Fucking hell. She still has on her school uniform. The checked skirt with the white polo is such a contrast to everything. Slowly, I creep around to the side of the room.

"I know you're awake," I tell her. She'd tensed up the second my feet hit the floor. I pull off my suit jacket, tossing it on the table that is lined with all types of tools before I roll up the sleeves of my button-up. I know I shouldn’t, but I always get an adrenaline rush when I come down here. Yet this time it feels different. Something is off.

A whimper sounds from her, but she quickly sucks in a breath, and I know she's trying to get herself under control. I don't smell any urine. That's new. The first thing most do is piss themselves.

“This can be easy or it can be hard,” I tell the girl. What was her name?

“It feels like it’s going to be both.”

My fingers pause over the crowbar. Her voice is delicate but sweetly smoky. It gives me pause not only because of that but because I actually thought that. I turn back around, and in two long strides I’m in front of her. Bright blue eyes meet mine.

Oh, this girl is fucked.

She’s also all mine.

Chapter Two

BLAIR

Iblink, trying to adjust to the dim light that took away the pitch-black. My eyes burn with tears, but I try to push them back. Crying leads you nowhere in life. I learned that lesson years ago. But I hate the darkness.

I wasn't always that way, but when life pushes in and it's the only thing that cloaks you, you appreciate the light a whole lot more, and you never want to go back, scared it will consume the rest of you. The heavy steps make me flinch with each one, not sure what is coming next. At least I'll get to see it coming this time.

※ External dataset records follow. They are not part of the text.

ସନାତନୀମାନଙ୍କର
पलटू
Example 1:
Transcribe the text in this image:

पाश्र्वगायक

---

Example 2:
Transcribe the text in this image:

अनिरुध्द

I sharply inhale when I meet the eyes of Eros Marino.

One might think it’s because I’m scared out of my mind, but that’s not the only reason. He is stunningly handsome in person.

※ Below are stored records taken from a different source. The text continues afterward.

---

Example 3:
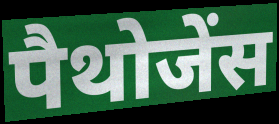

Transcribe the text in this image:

पैथोजेंस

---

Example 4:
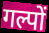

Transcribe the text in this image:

गल्पों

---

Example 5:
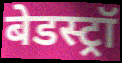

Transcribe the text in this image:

बेडस्ट्रॉ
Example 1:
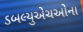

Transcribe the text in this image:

ડબલ્યુએચઓના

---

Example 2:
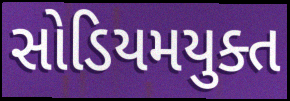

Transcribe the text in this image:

સોડિયમયુક્ત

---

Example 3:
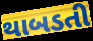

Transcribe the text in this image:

થાબડતી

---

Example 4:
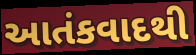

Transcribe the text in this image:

આતંકવાદથી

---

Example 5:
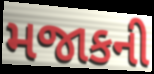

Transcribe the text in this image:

મજાકની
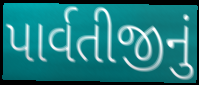
પાર્વતીજીનું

What the fuck, Blair!? We hate the Marinos. How could I not after I tried to help but all that got me was getting knocked around, drugged, and now put inside of a creepy-ass room? The smell of dirt and bleach with a dash of something metallic fills the stale, thick air.

Metallic? Oh shit. Blood. That’s what I smell. It’s freaking blood and bleach. I believe those two items are at the top of a list for a murder room; the only thing missing is plastic to line the floor, but perhaps it isn't necessary. Not when I see the drain that’s been installed.

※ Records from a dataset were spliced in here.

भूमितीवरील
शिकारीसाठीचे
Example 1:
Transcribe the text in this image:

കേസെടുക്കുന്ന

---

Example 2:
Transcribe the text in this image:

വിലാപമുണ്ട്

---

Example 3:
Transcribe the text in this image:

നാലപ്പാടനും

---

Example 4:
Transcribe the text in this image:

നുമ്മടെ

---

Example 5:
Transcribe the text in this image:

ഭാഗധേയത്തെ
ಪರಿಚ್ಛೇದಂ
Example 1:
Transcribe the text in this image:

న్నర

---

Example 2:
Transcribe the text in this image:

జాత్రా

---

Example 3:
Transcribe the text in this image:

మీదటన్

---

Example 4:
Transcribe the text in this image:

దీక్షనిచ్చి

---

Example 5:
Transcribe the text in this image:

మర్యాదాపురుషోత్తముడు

Eros stares at me, and I stare right back. I've never met him. Of course I know of him. I'm friends with Kinsley, who is in deep with one of his brothers. It's difficult to keep track of all the Marinos; there are so many of them, and I didn't grow up in this city. I learned about them the old-fashioned way: gossip.

Plus, Damon, who is Eros's brother, and I have a bit of an understanding or maybe appreciation for the other. We at times will feed each other information. That's how Damon is. He seems to know everyone and everything, and he reports back to his other brother, Jax. Fucking Jax. Really, it's all his fault. Okay, it might be Kinsley's too, but why blame her when I can blame him?

Then again, maybe I don't much like her anymore either. Where is she right now? I had her back. I fucking killed someone for her. All right, I admit that I might have killed him for my own reasons as well, but the dipshit, also our freaking teacher, who kidnapped us intended to kill me first. I didn't know a small shove down stairs would instantly kill you. I'll keep that in mind for next time. Maybe I won’t push so hard if I’m ever in that situation again—or maybe I will.

"Are we having a staring contest?" I finally speak when he doesn't. This must be some intimidation tactic. He doesn't answer; his head only cocks to the side slightly. I can tell that I’ve surprised him a bit with my response. "Well, I love true crime podcasts—not the ones about my life, but that's for another day. And don't think because you're all quiet I'll start spilling all my secrets to fill the silence," I tell him before pressing my lips together to help myself stay true to that.